Kamis, 04 Juni 2026 | 11:57
NEWS

Banjir di Pidie Jaya Rendam 2 Ribu Rumah, 5 Musala dan 3 Sekolah

Banjir di Pidie Jaya Rendam 2 Ribu Rumah, 5 Musala dan 3 Sekolah
Banjir Pidie Jaya (Dok BNPB)

ASKARA - Bencana banjir melanda Kabupaten Pidie Jaya, Provinsi Aceh yang mengakibatkan kurang lebih 2.000 rumah warga terendam, Selasa (28/4) pukul 20.00 WIB. 

Berdasarkan laporan dari Badan Penanggulangan Bencana Daerah (BPBD) Kabupaten Pidie Jaya, sedikitnya delapan gampong di dua kecamatan terdampak banjir dengan tinggi muka air (TMA) 80-120 sentimeter.

Adapun wilayah gampong yang terendam meliputi Gampong Mns Mancang, Pante Beureunee, Blang Cut, Dayah Husen, Gampong Dayah Kruet dan Gampong Beuringen di Kecamatan Meurah Dua.

"Kemudian Gampong Mesjid Tuha dan Gampong Mns Lhok di Kecamatan Meureudu," ujar Kepala Pusat Data Informasi dan Komunikasi Kebencanaan BNPB, Agus Wibowo dalam keterangannya, Rabu (29/4).

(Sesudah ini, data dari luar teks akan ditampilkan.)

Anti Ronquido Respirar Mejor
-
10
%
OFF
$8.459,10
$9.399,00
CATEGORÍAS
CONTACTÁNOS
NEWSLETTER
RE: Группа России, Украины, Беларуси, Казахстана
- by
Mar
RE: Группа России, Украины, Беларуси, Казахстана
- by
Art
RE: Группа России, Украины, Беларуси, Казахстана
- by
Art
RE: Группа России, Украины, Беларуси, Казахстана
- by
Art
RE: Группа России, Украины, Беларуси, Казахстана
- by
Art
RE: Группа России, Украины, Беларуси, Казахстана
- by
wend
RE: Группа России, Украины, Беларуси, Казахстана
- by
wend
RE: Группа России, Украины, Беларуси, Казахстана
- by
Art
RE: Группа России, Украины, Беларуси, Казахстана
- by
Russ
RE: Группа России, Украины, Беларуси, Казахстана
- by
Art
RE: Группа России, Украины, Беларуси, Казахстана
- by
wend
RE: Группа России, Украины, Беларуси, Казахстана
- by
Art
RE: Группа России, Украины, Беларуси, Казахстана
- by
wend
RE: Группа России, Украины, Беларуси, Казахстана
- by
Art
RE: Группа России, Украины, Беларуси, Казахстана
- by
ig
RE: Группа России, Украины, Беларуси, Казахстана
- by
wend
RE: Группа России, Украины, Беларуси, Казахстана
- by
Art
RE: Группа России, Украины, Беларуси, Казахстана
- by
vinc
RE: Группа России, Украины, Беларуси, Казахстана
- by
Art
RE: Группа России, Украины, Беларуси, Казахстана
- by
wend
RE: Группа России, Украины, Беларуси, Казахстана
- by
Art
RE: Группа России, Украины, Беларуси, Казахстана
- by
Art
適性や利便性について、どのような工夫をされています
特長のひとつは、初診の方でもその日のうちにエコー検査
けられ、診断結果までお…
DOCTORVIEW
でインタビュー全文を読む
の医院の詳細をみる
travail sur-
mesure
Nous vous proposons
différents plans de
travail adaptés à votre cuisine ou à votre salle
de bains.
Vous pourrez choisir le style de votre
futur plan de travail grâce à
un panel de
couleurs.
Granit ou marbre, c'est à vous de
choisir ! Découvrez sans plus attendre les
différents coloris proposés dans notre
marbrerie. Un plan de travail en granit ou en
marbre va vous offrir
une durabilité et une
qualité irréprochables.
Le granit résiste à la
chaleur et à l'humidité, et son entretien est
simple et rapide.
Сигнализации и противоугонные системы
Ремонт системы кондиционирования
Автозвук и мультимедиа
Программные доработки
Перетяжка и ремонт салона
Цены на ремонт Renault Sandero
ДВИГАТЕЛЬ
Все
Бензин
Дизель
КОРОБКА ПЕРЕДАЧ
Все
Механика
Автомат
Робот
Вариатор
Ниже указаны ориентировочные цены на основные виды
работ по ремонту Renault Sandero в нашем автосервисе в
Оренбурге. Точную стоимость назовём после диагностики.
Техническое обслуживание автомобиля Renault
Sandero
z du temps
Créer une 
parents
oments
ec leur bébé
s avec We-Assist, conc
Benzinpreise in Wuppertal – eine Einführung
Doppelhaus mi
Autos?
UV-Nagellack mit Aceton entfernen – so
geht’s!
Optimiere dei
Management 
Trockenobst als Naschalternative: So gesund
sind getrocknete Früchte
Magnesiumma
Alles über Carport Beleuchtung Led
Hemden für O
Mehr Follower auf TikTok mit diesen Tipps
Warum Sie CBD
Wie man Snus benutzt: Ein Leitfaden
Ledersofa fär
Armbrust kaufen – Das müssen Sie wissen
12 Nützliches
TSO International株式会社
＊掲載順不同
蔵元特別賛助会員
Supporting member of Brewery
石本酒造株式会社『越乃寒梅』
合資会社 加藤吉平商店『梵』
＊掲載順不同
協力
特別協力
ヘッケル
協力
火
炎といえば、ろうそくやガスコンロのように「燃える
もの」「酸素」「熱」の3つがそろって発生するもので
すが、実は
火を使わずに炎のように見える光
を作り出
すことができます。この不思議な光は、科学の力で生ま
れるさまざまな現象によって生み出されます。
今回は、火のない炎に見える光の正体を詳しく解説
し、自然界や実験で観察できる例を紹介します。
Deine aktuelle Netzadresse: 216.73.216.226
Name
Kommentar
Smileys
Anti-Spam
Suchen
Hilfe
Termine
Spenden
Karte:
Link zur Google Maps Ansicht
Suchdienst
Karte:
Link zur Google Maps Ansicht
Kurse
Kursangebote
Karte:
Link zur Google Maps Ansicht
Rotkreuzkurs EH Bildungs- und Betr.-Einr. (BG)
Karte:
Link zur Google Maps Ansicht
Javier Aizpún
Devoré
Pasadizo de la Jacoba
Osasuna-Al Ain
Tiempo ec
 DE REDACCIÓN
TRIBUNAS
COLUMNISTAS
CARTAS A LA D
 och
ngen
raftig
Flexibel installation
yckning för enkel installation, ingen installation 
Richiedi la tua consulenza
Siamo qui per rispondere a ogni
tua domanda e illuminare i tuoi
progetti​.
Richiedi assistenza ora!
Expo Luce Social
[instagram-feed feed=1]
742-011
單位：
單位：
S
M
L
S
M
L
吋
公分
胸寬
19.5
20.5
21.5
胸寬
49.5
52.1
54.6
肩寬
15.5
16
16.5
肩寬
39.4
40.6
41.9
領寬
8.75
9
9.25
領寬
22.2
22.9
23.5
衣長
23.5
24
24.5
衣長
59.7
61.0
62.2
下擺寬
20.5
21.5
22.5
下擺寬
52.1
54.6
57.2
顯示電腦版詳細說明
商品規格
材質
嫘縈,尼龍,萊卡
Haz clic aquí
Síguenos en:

Selain itu, banjir yang dipicu oleh faktor intensitas hujan tinggi tersebut juga merendam lima unit musala dan tiga sekolah. Kendati demikian belum ditemukan korban jiwa. 

"Hingga saat ini belum ada laporan mengenai korban jiwa atas bencana alam tersebut," beber Agus. 

Tim Reaksi Cepat (TRC) BPBD Kabupaten Pidie Jaya telah melakukan kaji cepat dan berkoordinasi dengan instansi terkait serta memberikan 2000 nasi bungkus kepada warga yang terdampak banjir.

Berdasar laporan hingga hari Rabu (29/4) pukul 07.00 WIB, banjir masih menggenangi rumah warga dengan TMA sekitar 50 sentimeter.